[[ SOURCE MATERIAL, beginning ]]

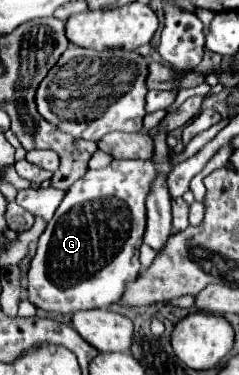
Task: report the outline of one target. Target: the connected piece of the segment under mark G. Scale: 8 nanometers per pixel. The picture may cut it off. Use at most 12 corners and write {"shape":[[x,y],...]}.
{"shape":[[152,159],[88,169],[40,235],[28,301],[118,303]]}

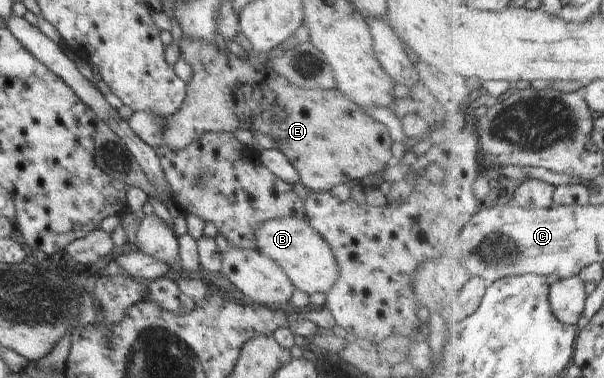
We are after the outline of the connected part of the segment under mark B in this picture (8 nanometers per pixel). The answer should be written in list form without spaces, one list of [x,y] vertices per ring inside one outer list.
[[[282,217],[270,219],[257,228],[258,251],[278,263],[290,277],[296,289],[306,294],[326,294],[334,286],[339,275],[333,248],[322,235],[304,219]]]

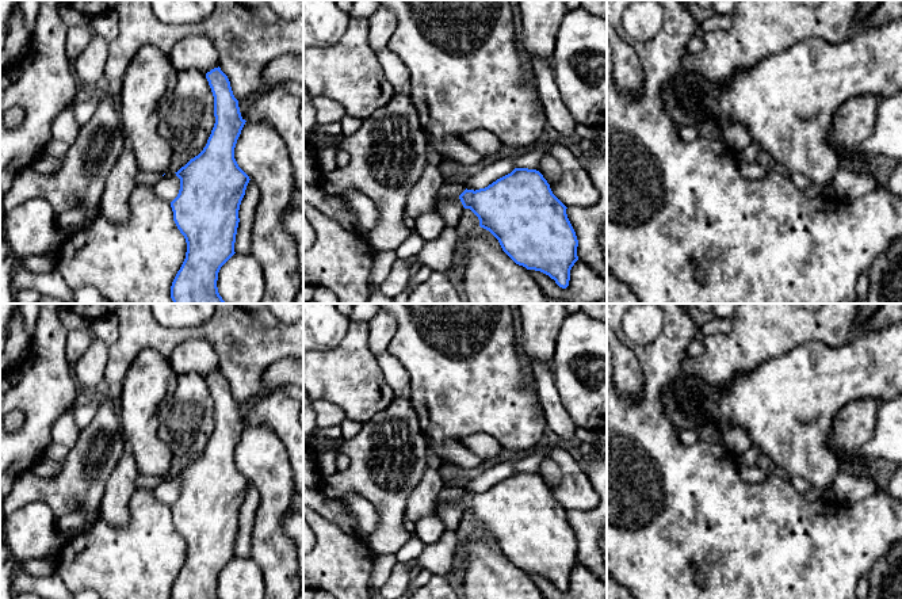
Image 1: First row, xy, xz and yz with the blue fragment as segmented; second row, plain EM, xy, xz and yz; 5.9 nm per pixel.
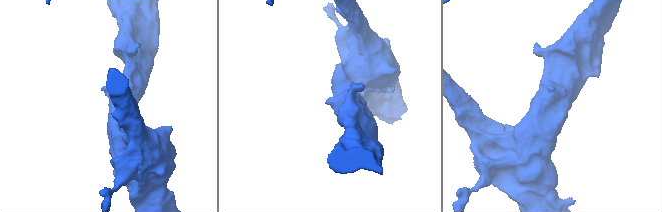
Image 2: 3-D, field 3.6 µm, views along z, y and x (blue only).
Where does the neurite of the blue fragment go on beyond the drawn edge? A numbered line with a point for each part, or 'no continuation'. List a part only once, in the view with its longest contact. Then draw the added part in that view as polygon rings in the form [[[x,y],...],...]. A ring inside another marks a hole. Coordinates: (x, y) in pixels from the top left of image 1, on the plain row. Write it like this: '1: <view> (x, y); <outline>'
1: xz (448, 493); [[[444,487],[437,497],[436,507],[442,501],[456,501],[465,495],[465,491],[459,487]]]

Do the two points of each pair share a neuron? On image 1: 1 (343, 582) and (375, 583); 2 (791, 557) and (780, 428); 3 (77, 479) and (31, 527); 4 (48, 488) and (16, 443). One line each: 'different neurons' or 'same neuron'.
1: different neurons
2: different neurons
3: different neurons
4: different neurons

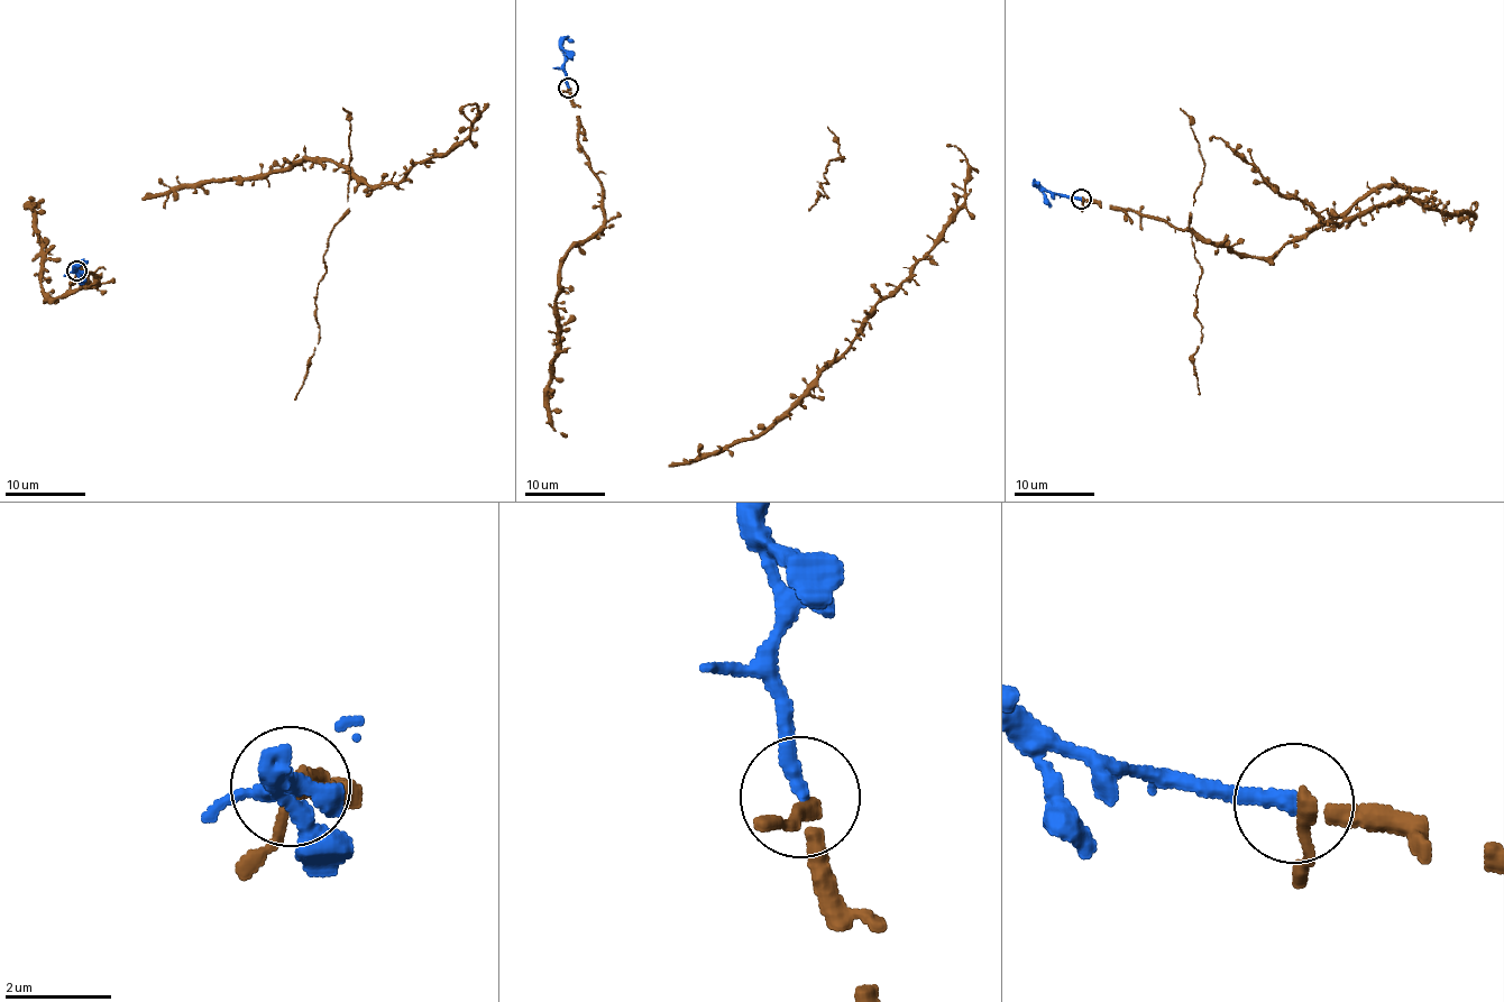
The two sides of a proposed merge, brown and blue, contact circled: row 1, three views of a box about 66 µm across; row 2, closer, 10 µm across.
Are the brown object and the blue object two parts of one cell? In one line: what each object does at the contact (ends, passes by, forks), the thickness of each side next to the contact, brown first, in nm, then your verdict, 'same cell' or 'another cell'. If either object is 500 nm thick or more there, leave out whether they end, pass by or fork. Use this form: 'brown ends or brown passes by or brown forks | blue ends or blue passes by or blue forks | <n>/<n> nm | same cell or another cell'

[[ SOURCE MATERIAL, end ]]

▶ [PROBLEM TO SOLVE]: Exact wording is required throughout: write out all the records, but no pictures.

▶ [RESPONSE]:
Task: report the outline of one target. Target: the connected piece of the segment under mark G. Scale: 8 nanometers per pixel. The picture may cut it off. Use at most 12 corners and write {"shape":[[x,y],...]}.
{"shape":[[152,159],[88,169],[40,235],[28,301],[118,303]]}

We are after the outline of the connected part of the segment under mark B in this picture (8 nanometers per pixel). The answer should be written in list form without spaces, one list of [x,y] vertices per ring inside one outer list.
[[[282,217],[270,219],[257,228],[258,251],[278,263],[290,277],[296,289],[306,294],[326,294],[334,286],[339,275],[333,248],[322,235],[304,219]]]

Image 1: First row, xy, xz and yz with the blue fragment as segmented; second row, plain EM, xy, xz and yz; 5.9 nm per pixel.
Image 2: 3-D, field 3.6 µm, views along z, y and x (blue only).
Where does the neurite of the blue fragment go on beyond the drawn edge? A numbered line with a point for each part, or 'no continuation'. List a part only once, in the view with its longest contact. Then draw the added part in that view as polygon rings in the form [[[x,y],...],...]. A ring inside another marks a hole. Coordinates: (x, y) in pixels from the top left of image 1, on the plain row. Write it like this: '1: <view> (x, y); <outline>'
1: xz (448, 493); [[[444,487],[437,497],[436,507],[442,501],[456,501],[465,495],[465,491],[459,487]]]

Do the two points of each pair share a neuron? On image 1: 1 (343, 582) and (375, 583); 2 (791, 557) and (780, 428); 3 (77, 479) and (31, 527); 4 (48, 488) and (16, 443). One line each: 'different neurons' or 'same neuron'.
1: different neurons
2: different neurons
3: different neurons
4: different neurons

The two sides of a proposed merge, brown and blue, contact circled: row 1, three views of a box about 66 µm across; row 2, closer, 10 µm across.
Are the brown object and the blue object two parts of one cell? In one line: what each object does at the contact (ends, passes by, forks), the thickness of each side next to the contact, brown first, in nm, then your verdict, 'same cell' or 'another cell'. If either object is 500 nm thick or more there, leave out whether they end, pass by or fork. Use this form: 'brown ends or brown passes by or brown forks | blue ends or blue passes by or blue forks | <n>/<n> nm | same cell or another cell'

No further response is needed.